▸ **DATASET CONTENT**:
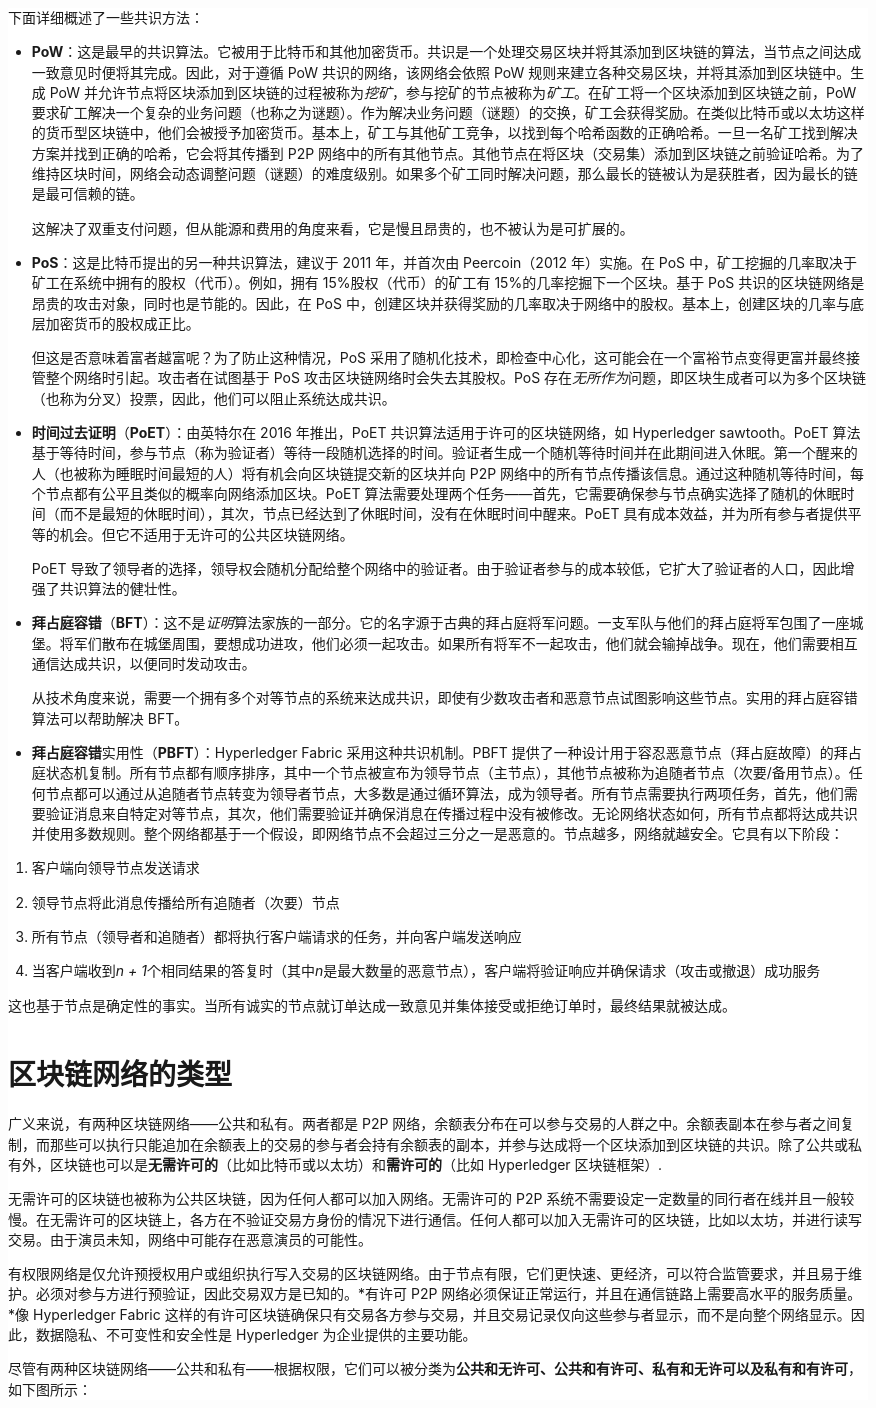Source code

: 下面详细概述了一些共识方法：

+   **PoW**：这是最早的共识算法。它被用于比特币和其他加密货币。共识是一个处理交易区块并将其添加到区块链的算法，当节点之间达成一致意见时便将其完成。因此，对于遵循 PoW 共识的网络，该网络会依照 PoW 规则来建立各种交易区块，并将其添加到区块链中。生成 PoW 并允许节点将区块添加到区块链的过程被称为*挖矿*，参与挖矿的节点被称为*矿工*。在矿工将一个区块添加到区块链之前，PoW 要求矿工解决一个复杂的业务问题（也称之为谜题）。作为解决业务问题（谜题）的交换，矿工会获得奖励。在类似比特币或以太坊这样的货币型区块链中，他们会被授予加密货币。基本上，矿工与其他矿工竞争，以找到每个哈希函数的正确哈希。一旦一名矿工找到解决方案并找到正确的哈希，它会将其传播到 P2P 网络中的所有其他节点。其他节点在将区块（交易集）添加到区块链之前验证哈希。为了维持区块时间，网络会动态调整问题（谜题）的难度级别。如果多个矿工同时解决问题，那么最长的链被认为是获胜者，因为最长的链是最可信赖的链。

    这解决了双重支付问题，但从能源和费用的角度来看，它是慢且昂贵的，也不被认为是可扩展的。

+   **PoS**：这是比特币提出的另一种共识算法，建议于 2011 年，并首次由 Peercoin（2012 年）实施。在 PoS 中，矿工挖掘的几率取决于矿工在系统中拥有的股权（代币）。例如，拥有 15%股权（代币）的矿工有 15%的几率挖掘下一个区块。基于 PoS 共识的区块链网络是昂贵的攻击对象，同时也是节能的。因此，在 PoS 中，创建区块并获得奖励的几率取决于网络中的股权。基本上，创建区块的几率与底层加密货币的股权成正比。

    但这是否意味着富者越富呢？为了防止这种情况，PoS 采用了随机化技术，即检查中心化，这可能会在一个富裕节点变得更富并最终接管整个网络时引起。攻击者在试图基于 PoS 攻击区块链网络时会失去其股权。PoS 存在*无所作为*问题，即区块生成者可以为多个区块链（也称为分叉）投票，因此，他们可以阻止系统达成共识。

+   **时间过去证明**（**PoET**）：由英特尔在 2016 年推出，PoET 共识算法适用于许可的区块链网络，如 Hyperledger sawtooth。PoET 算法基于等待时间，参与节点（称为验证者）等待一段随机选择的时间。验证者生成一个随机等待时间并在此期间进入休眠。第一个醒来的人（也被称为睡眠时间最短的人）将有机会向区块链提交新的区块并向 P2P 网络中的所有节点传播该信息。通过这种随机等待时间，每个节点都有公平且类似的概率向网络添加区块。PoET 算法需要处理两个任务——首先，它需要确保参与节点确实选择了随机的休眠时间（而不是最短的休眠时间），其次，节点已经达到了休眠时间，没有在休眠时间中醒来。PoET 具有成本效益，并为所有参与者提供平等的机会。但它不适用于无许可的公共区块链网络。

    PoET 导致了领导者的选择，领导权会随机分配给整个网络中的验证者。由于验证者参与的成本较低，它扩大了验证者的人口，因此增强了共识算法的健壮性。

+   **拜占庭容错**（**BFT**）：这不是*证明*算法家族的一部分。它的名字源于古典的拜占庭将军问题。一支军队与他们的拜占庭将军包围了一座城堡。将军们散布在城堡周围，要想成功进攻，他们必须一起攻击。如果所有将军不一起攻击，他们就会输掉战争。现在，他们需要相互通信达成共识，以便同时发动攻击。

    从技术角度来说，需要一个拥有多个对等节点的系统来达成共识，即使有少数攻击者和恶意节点试图影响这些节点。实用的拜占庭容错算法可以帮助解决 BFT。

+   **拜占庭容错**实用性（**PBFT**）：Hyperledger Fabric 采用这种共识机制。PBFT 提供了一种设计用于容忍恶意节点（拜占庭故障）的拜占庭状态机复制。所有节点都有顺序排序，其中一个节点被宣布为领导节点（主节点），其他节点被称为追随者节点（次要/备用节点）。任何节点都可以通过从追随者节点转变为领导者节点，大多数是通过循环算法，成为领导者。所有节点需要执行两项任务，首先，他们需要验证消息来自特定对等节点，其次，他们需要验证并确保消息在传播过程中没有被修改。无论网络状态如何，所有节点都将达成共识并使用多数规则。整个网络都基于一个假设，即网络节点不会超过三分之一是恶意的。节点越多，网络就越安全。它具有以下阶段：

1.  客户端向领导节点发送请求

1.  领导节点将此消息传播给所有追随者（次要）节点

1.  所有节点（领导者和追随者）都将执行客户端请求的任务，并向客户端发送响应

1.  当客户端收到*n + 1*个相同结果的答复时（其中*n*是最大数量的恶意节点），客户端将验证响应并确保请求（攻击或撤退）成功服务

这也基于节点是确定性的事实。当所有诚实的节点就订单达成一致意见并集体接受或拒绝订单时，最终结果就被达成。

# 区块链网络的类型

广义来说，有两种区块链网络——公共和私有。两者都是 P2P 网络，余额表分布在可以参与交易的人群之中。余额表副本在参与者之间复制，而那些可以执行只能追加在余额表上的交易的参与者会持有余额表的副本，并参与达成将一个区块添加到区块链的共识。除了公共或私有外，区块链也可以是**无需许可的**（比如比特币或以太坊）和**需许可的**（比如 Hyperledger 区块链框架）*.*

无需许可的区块链也被称为公共区块链，因为任何人都可以加入网络。无需许可的 P2P 系统不需要设定一定数量的同行者在线并且一般较慢。在无需许可的区块链上，各方在不验证交易方身份的情况下进行通信。任何人都可以加入无需许可的区块链，比如以太坊，并进行读写交易。由于演员未知，网络中可能存在恶意演员的可能性。

有权限网络是仅允许预授权用户或组织执行写入交易的区块链网络。由于节点有限，它们更快速、更经济，可以符合监管要求，并且易于维护。必须对参与方进行预验证，因此交易双方是已知的。*有许可 P2P 网络必须保证正常运行，并且在通信链路上需要高水平的服务质量。*像 Hyperledger Fabric 这样的有许可区块链确保只有交易各方参与交易，并且交易记录仅向这些参与者显示，而不是向整个网络显示。因此，数据隐私、不可变性和安全性是 Hyperledger 为企业提供的主要功能。

尽管有两种区块链网络——公共和私有——根据权限，它们可以被分类为**公共和无许可、公共和有许可、私有和无许可以及私有和有许可**，如下图所示：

▸ **TASK DIRECTIONS**: Skip the pictures and output all entries exactly.

▸ **RESPONSE TO THIS TASK**:
Source code

: 下面详细概述了一些共识方法：

+   **PoW**：这是最早的共识算法。它被用于比特币和其他加密货币。共识是一个处理交易区块并将其添加到区块链的算法，当节点之间达成一致意见时便将其完成。因此，对于遵循 PoW 共识的网络，该网络会依照 PoW 规则来建立各种交易区块，并将其添加到区块链中。生成 PoW 并允许节点将区块添加到区块链的过程被称为*挖矿*，参与挖矿的节点被称为*矿工*。在矿工将一个区块添加到区块链之前，PoW 要求矿工解决一个复杂的业务问题（也称之为谜题）。作为解决业务问题（谜题）的交换，矿工会获得奖励。在类似比特币或以太坊这样的货币型区块链中，他们会被授予加密货币。基本上，矿工与其他矿工竞争，以找到每个哈希函数的正确哈希。一旦一名矿工找到解决方案并找到正确的哈希，它会将其传播到 P2P 网络中的所有其他节点。其他节点在将区块（交易集）添加到区块链之前验证哈希。为了维持区块时间，网络会动态调整问题（谜题）的难度级别。如果多个矿工同时解决问题，那么最长的链被认为是获胜者，因为最长的链是最可信赖的链。

    这解决了双重支付问题，但从能源和费用的角度来看，它是慢且昂贵的，也不被认为是可扩展的。

+   **PoS**：这是比特币提出的另一种共识算法，建议于 2011 年，并首次由 Peercoin（2012 年）实施。在 PoS 中，矿工挖掘的几率取决于矿工在系统中拥有的股权（代币）。例如，拥有 15%股权（代币）的矿工有 15%的几率挖掘下一个区块。基于 PoS 共识的区块链网络是昂贵的攻击对象，同时也是节能的。因此，在 PoS 中，创建区块并获得奖励的几率取决于网络中的股权。基本上，创建区块的几率与底层加密货币的股权成正比。

    但这是否意味着富者越富呢？为了防止这种情况，PoS 采用了随机化技术，即检查中心化，这可能会在一个富裕节点变得更富并最终接管整个网络时引起。攻击者在试图基于 PoS 攻击区块链网络时会失去其股权。PoS 存在*无所作为*问题，即区块生成者可以为多个区块链（也称为分叉）投票，因此，他们可以阻止系统达成共识。

+   **时间过去证明**（**PoET**）：由英特尔在 2016 年推出，PoET 共识算法适用于许可的区块链网络，如 Hyperledger sawtooth。PoET 算法基于等待时间，参与节点（称为验证者）等待一段随机选择的时间。验证者生成一个随机等待时间并在此期间进入休眠。第一个醒来的人（也被称为睡眠时间最短的人）将有机会向区块链提交新的区块并向 P2P 网络中的所有节点传播该信息。通过这种随机等待时间，每个节点都有公平且类似的概率向网络添加区块。PoET 算法需要处理两个任务——首先，它需要确保参与节点确实选择了随机的休眠时间（而不是最短的休眠时间），其次，节点已经达到了休眠时间，没有在休眠时间中醒来。PoET 具有成本效益，并为所有参与者提供平等的机会。但它不适用于无许可的公共区块链网络。

    PoET 导致了领导者的选择，领导权会随机分配给整个网络中的验证者。由于验证者参与的成本较低，它扩大了验证者的人口，因此增强了共识算法的健壮性。

+   **拜占庭容错**（**BFT**）：这不是*证明*算法家族的一部分。它的名字源于古典的拜占庭将军问题。一支军队与他们的拜占庭将军包围了一座城堡。将军们散布在城堡周围，要想成功进攻，他们必须一起攻击。如果所有将军不一起攻击，他们就会输掉战争。现在，他们需要相互通信达成共识，以便同时发动攻击。

    从技术角度来说，需要一个拥有多个对等节点的系统来达成共识，即使有少数攻击者和恶意节点试图影响这些节点。实用的拜占庭容错算法可以帮助解决 BFT。

+   **拜占庭容错**实用性（**PBFT**）：Hyperledger Fabric 采用这种共识机制。PBFT 提供了一种设计用于容忍恶意节点（拜占庭故障）的拜占庭状态机复制。所有节点都有顺序排序，其中一个节点被宣布为领导节点（主节点），其他节点被称为追随者节点（次要/备用节点）。任何节点都可以通过从追随者节点转变为领导者节点，大多数是通过循环算法，成为领导者。所有节点需要执行两项任务，首先，他们需要验证消息来自特定对等节点，其次，他们需要验证并确保消息在传播过程中没有被修改。无论网络状态如何，所有节点都将达成共识并使用多数规则。整个网络都基于一个假设，即网络节点不会超过三分之一是恶意的。节点越多，网络就越安全。它具有以下阶段：

1.  客户端向领导节点发送请求

1.  领导节点将此消息传播给所有追随者（次要）节点

1.  所有节点（领导者和追随者）都将执行客户端请求的任务，并向客户端发送响应

1.  当客户端收到*n + 1*个相同结果的答复时（其中*n*是最大数量的恶意节点），客户端将验证响应并确保请求（攻击或撤退）成功服务

这也基于节点是确定性的事实。当所有诚实的节点就订单达成一致意见并集体接受或拒绝订单时，最终结果就被达成。

# 区块链网络的类型

广义来说，有两种区块链网络——公共和私有。两者都是 P2P 网络，余额表分布在可以参与交易的人群之中。余额表副本在参与者之间复制，而那些可以执行只能追加在余额表上的交易的参与者会持有余额表的副本，并参与达成将一个区块添加到区块链的共识。除了公共或私有外，区块链也可以是**无需许可的**（比如比特币或以太坊）和**需许可的**（比如 Hyperledger 区块链框架）*.*

无需许可的区块链也被称为公共区块链，因为任何人都可以加入网络。无需许可的 P2P 系统不需要设定一定数量的同行者在线并且一般较慢。在无需许可的区块链上，各方在不验证交易方身份的情况下进行通信。任何人都可以加入无需许可的区块链，比如以太坊，并进行读写交易。由于演员未知，网络中可能存在恶意演员的可能性。

有权限网络是仅允许预授权用户或组织执行写入交易的区块链网络。由于节点有限，它们更快速、更经济，可以符合监管要求，并且易于维护。必须对参与方进行预验证，因此交易双方是已知的。*有许可 P2P 网络必须保证正常运行，并且在通信链路上需要高水平的服务质量。*像 Hyperledger Fabric 这样的有许可区块链确保只有交易各方参与交易，并且交易记录仅向这些参与者显示，而不是向整个网络显示。因此，数据隐私、不可变性和安全性是 Hyperledger 为企业提供的主要功能。

尽管有两种区块链网络——公共和私有——根据权限，它们可以被分类为**公共和无许可、公共和有许可、私有和无许可以及私有和有许可**，如下图所示：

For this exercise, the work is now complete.